Примерно неделю назад она сошла с тропы. Для спутников Сеним просто растворилась в тумане где-то под вечер. Когда хватились, было уже утро, солнце начинало петь свои песни, и это ощущалось даже в таком густом лесу.
Беззвучное торжество света и цвета разливалось морем через ветви, могучие стволы с их бесконечной памятью, листья, мхи, гнёзда, логова, тропы и много ещё чего, неведомое незваным, усталым и запуганным людям. Солнце роднило их с этим непонятным лесом, но страх прижимал к тропе и докрашивал каждую тень. А теперь ещё нет Сеним.
Спать захотелось сразу за полночь: легла на мхи, мягкие и влажные, погрузилась в них, закуталась в ароматы. Даже прохлада не тревожила её снов, а снилось…
Снились деревья, которые сами были музыкой, и музыка была в каждом движении листьев, ветвей и безнадёжно далёких крон.
«Да потому и ушла, что страшно было только на тропинке, с теми, кто боялся», – эта мысль проходила через сновидения, как главный герой, о присутствии которого знаешь, но никак не получается увидеть.
И ещё думала, что её съедят. За ближайшим стволом ещё там, в вечернем мареве. Что она умрёт здесь, станет частью леса, будет танцевать над верхушками в лунные ночи, но что конец её будет мучителен.
Хотела самим уходом обменять свою драгоценную жаркую кровь на свободу от страхов, суеты и неизвестности.
Драконы проявились сразу, только их нужно было научиться видеть.
Солнце расцветило туманную дымку, сквозь ресницы тени приобрели плотность, влага пропитала одежду, подменяя собой телесное тепло.
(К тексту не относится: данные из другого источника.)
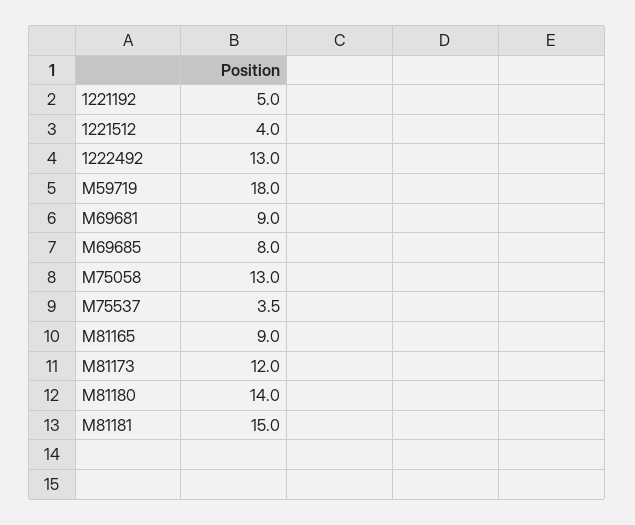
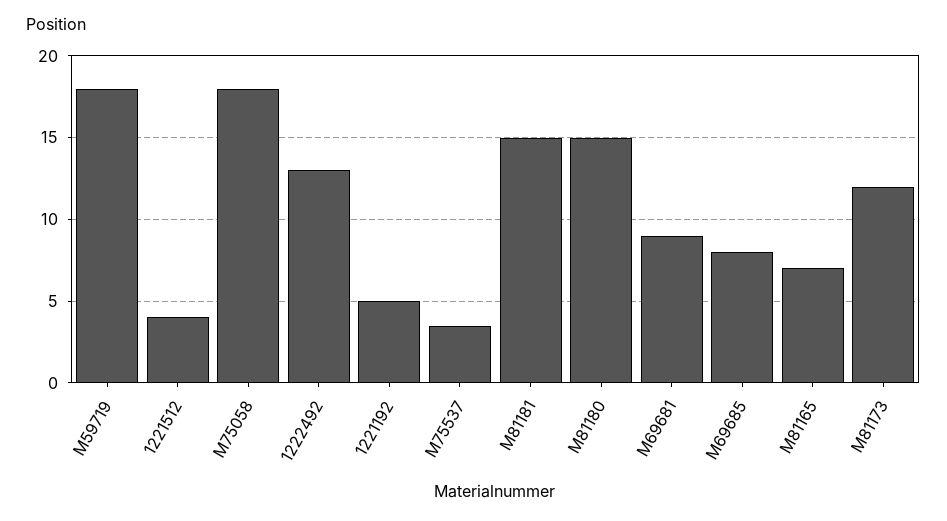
  {
    "1221192": 5,
    "1221512": 4,
    "1222492": 13,
    "M59719": 18,
    "M69681": 9,
    "M69685": 8,
-   "M75058": 13,
+   "M75058": 18,
    "M75537": 3.5,
-   "M81165": 9,
+   "M81165": 7,
    "M81173": 12,
-   "M81180": 14,
+   "M81180": 15,
    "M81181": 15
  }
Сама Сеним превратилась, казалось, во мхи и лишайники.
Остатки тумана разбегались воздушными ручьями, пряные ароматы парили легендами. Другой язык жизни раскрывался перед нею в этот день, и она увидела.
Драконы выступали плавно, смотрели внимательно, от них исходило неторопливое достоинство и добрая сила. Сеним подумалось: а что же они едят? Кстати, есть хотелось, даже очень. Припала ко мху губами, напилась, тогда стало ещё и холодно.
«Я всё-таки умру, – проскочило в голове. – Не умею я здесь быть. Буду над лесом танцевать, людей пугать».
Сразу как-то полегчало, а Драконы растворились, будто и не было никого. Утро начинало своё торжество, лес пробуждался – узнаваемо и легко.
И теперь Сеним знала, чувствовала, что больше не одна. Самое главное, страх исчез.
Часть вторая. Дом над Рекой
Старая Элга сидела и смотрела.
Парень трепыхался, как мокрый птенец воробья. Почему мокрый, почему воробья – понятно. Дальше-то что? Глядит Элга, размышляет, раскурила маленькую трубочку.
– Т-а-а-к… – и снова тишина, тягучая, как дикий мёд.
Думает ведьма, даже вода приумолкла и шумит глуше.
Были они на каменном карнизе, занавешенные от падающей воды густыми травами, длинными и всегда влажными.
«Эти травы такие же хитрые, как я, – думалось иногда Элге. – Уцепились за голые камни, а нет чтобы расти по лужайкам лесным, зато пьют самую сладкую воду на свете и все на свете новости встречают первыми. Эта вода всё знает, всё помнит. Любые раны исцелить может, даже если и заморозит сначала, и о камни разотрёт. Да, Река мудра, Река добра…».
А ещё Элга жила здесь. Уже много-много лет.
Колдунья сидела на плоском мшистом валуне, покуривала трубочку, поджав под себя ногу, а мальчишка – прямо на мелких острых камнях, обхватив руками колени, мокрый, дрожащий, испуганный.
– Ну-ка… – старая Элга прислушалась: «Глупый Дик», – Зачем так зовёшь себя? Ты что, дурак? – пустила облачко.
Паренёк вздрогнул, насторожился, потом подумал. Усмехнулась: «Ну как же медленно-то!».